> [About this task]:
Below are the items. List each line in them that contains the string "ROWS". Letter case must match.

> [Input records]:
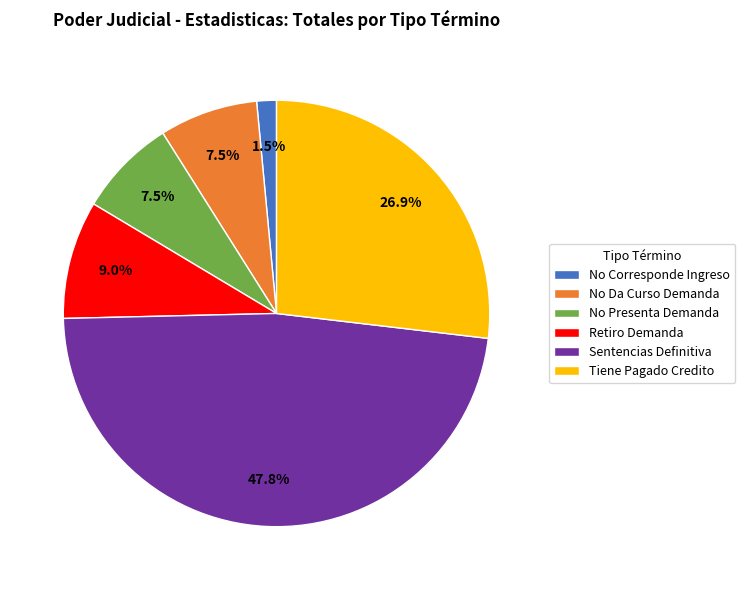

What is the ratio of the value at Sentencias Definitiva to the value at Retiro Demanda?

5.3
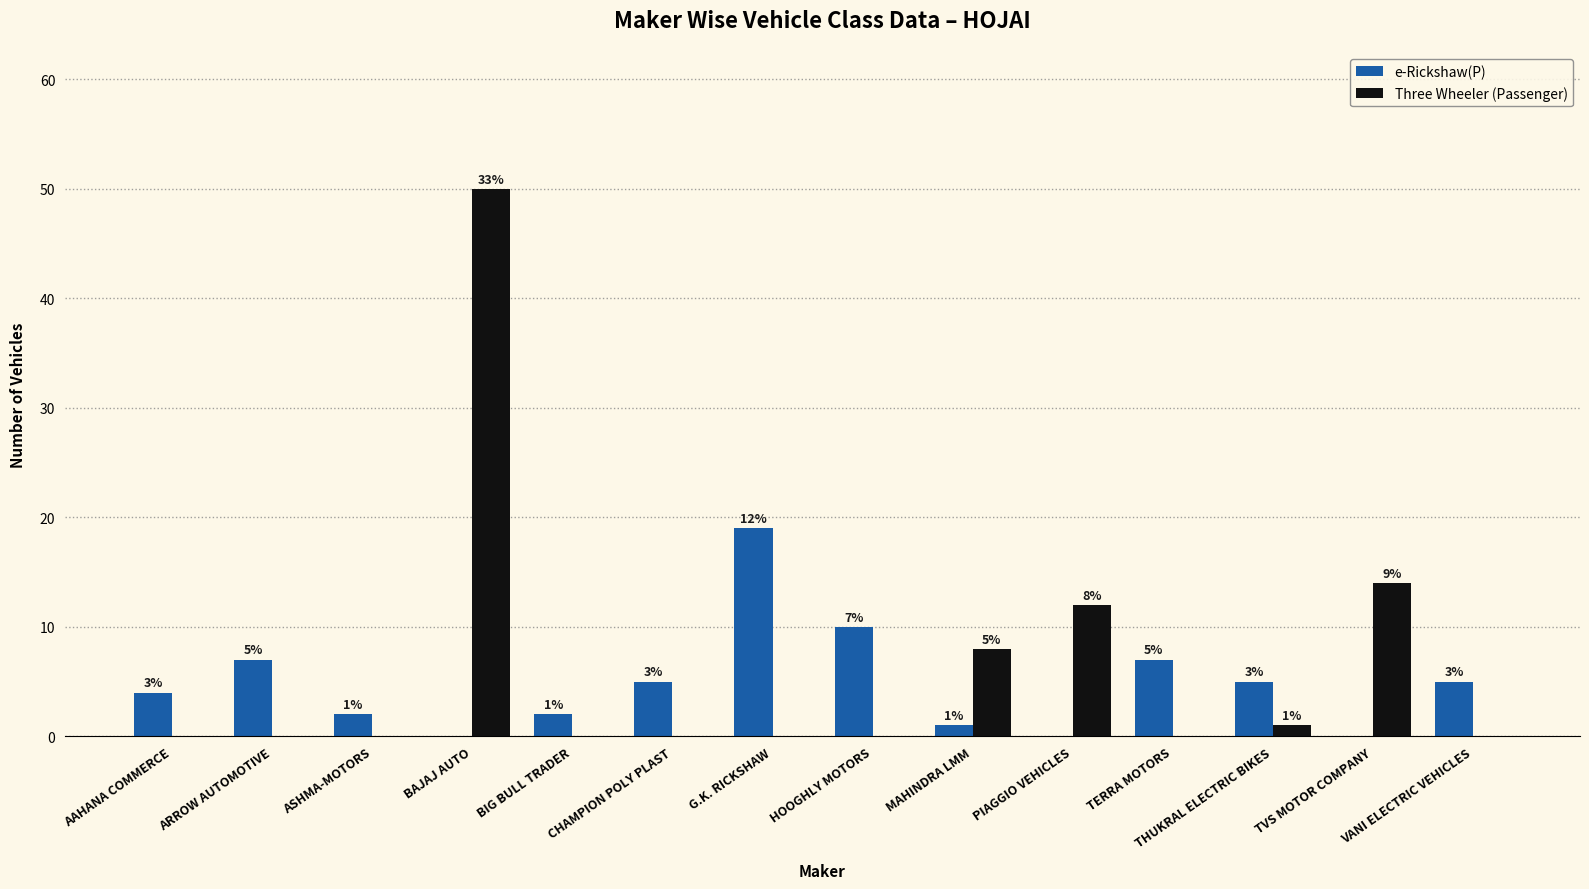

What is the maximum value shown in the chart?

50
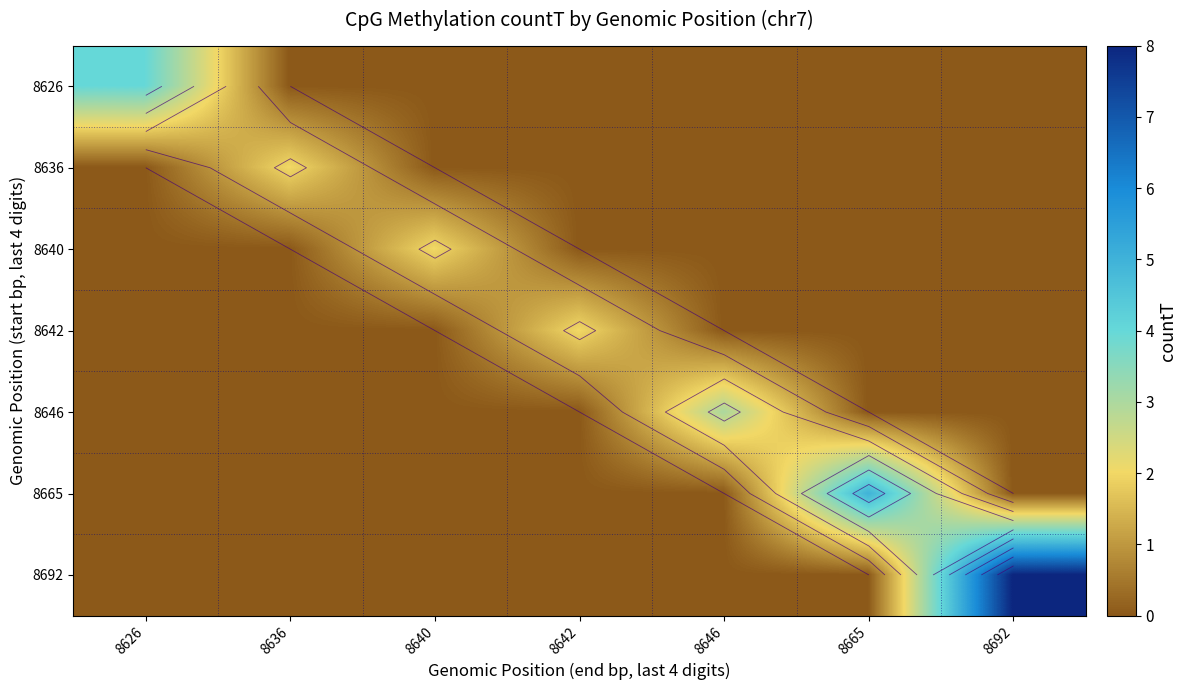

What is the maximum value for 8640?

2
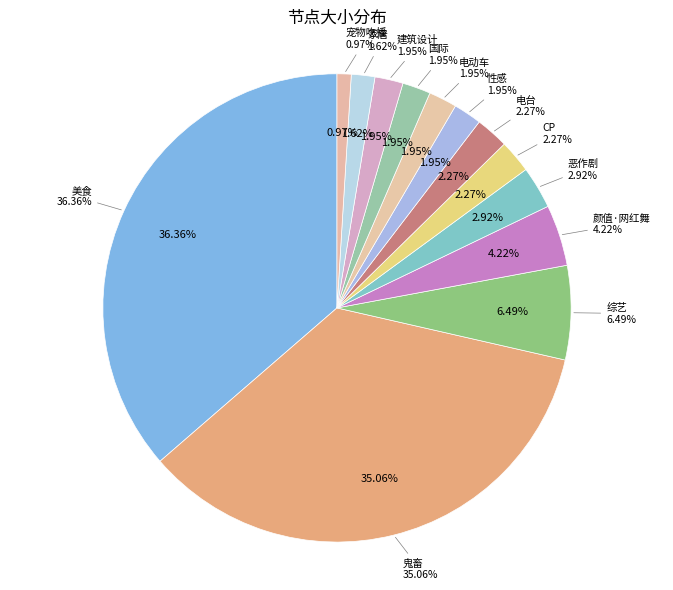

To the nearest percent, what percentage of the pie is 综艺?

6%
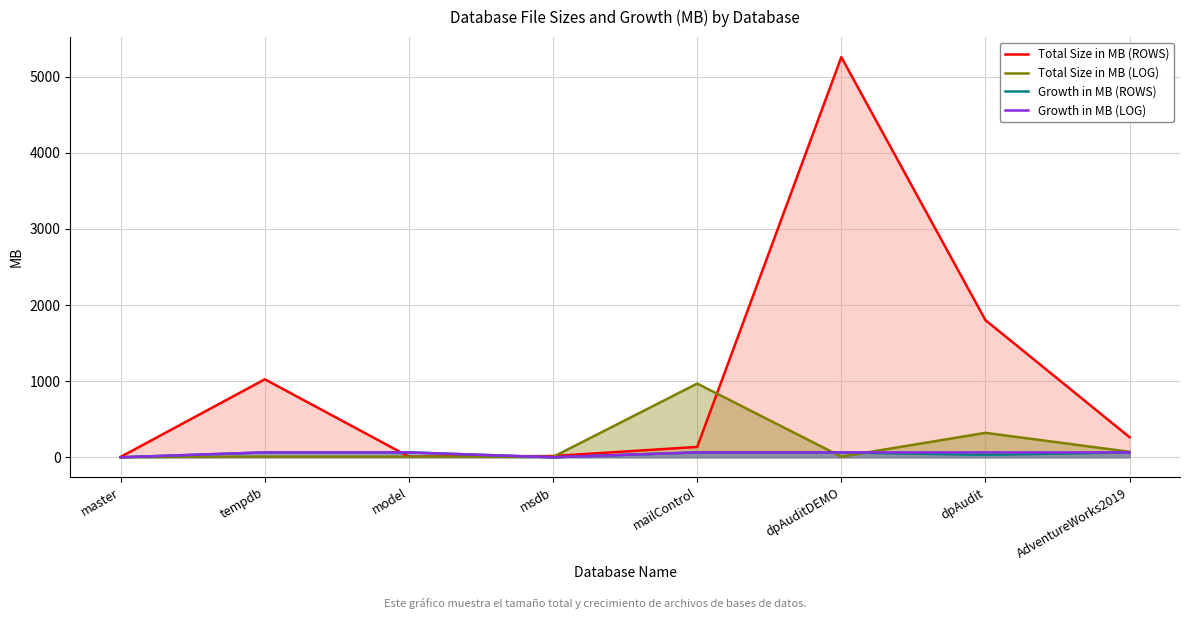

Reading right to left, list all the values displayed in this chart.

Total Size in MB (ROWS): AdventureWorks2019=264	dpAudit=1801	dpAuditDEMO=5256	mailControl=136	msdb=16	model=8	tempdb=1024	master=5
Total Size in MB (LOG): AdventureWorks2019=72	dpAudit=321	dpAuditDEMO=8	mailControl=968	msdb=5	model=8	tempdb=8	master=2
Growth in MB (ROWS): AdventureWorks2019=64	dpAudit=32	dpAuditDEMO=64	mailControl=64	msdb=0	model=64	tempdb=64	master=0
Growth in MB (LOG): AdventureWorks2019=64	dpAudit=64	dpAuditDEMO=64	mailControl=64	msdb=0	model=64	tempdb=64	master=0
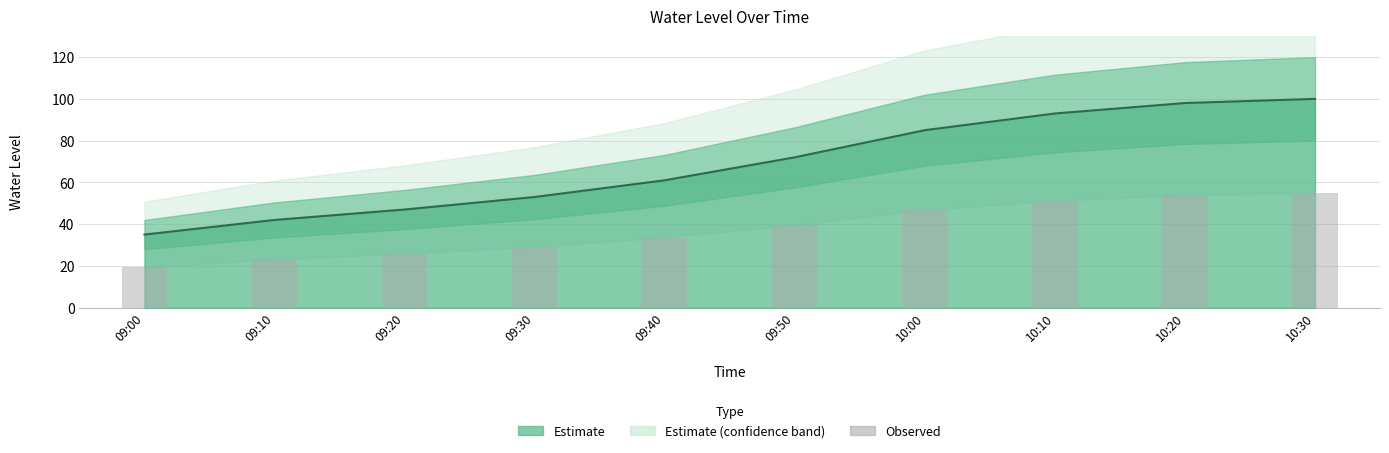

Reading left to right, list all the values displayed in this chart.

09:00=19.2	09:10=23.1	09:20=25.9	09:30=29.2	09:40=33.6	09:50=39.6	10:00=46.8	10:10=51.2	10:20=53.9	10:30=55.0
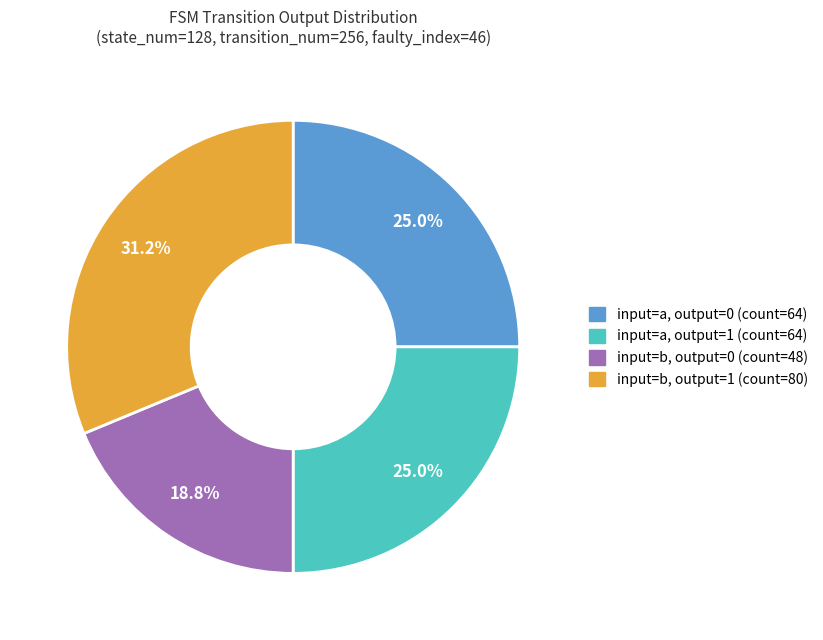

Approximately how many times larger is the value at input=a, output=1 (count=64) compared to input=a, output=0 (count=64)?

1.0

> [Result for this exercise]:
Total Size in MB (ROWS): AdventureWorks2019=264	dpAudit=1801	dpAuditDEMO=5256	mailControl=136	msdb=16	model=8	tempdb=1024	master=5
Growth in MB (ROWS): AdventureWorks2019=64	dpAudit=32	dpAuditDEMO=64	mailControl=64	msdb=0	model=64	tempdb=64	master=0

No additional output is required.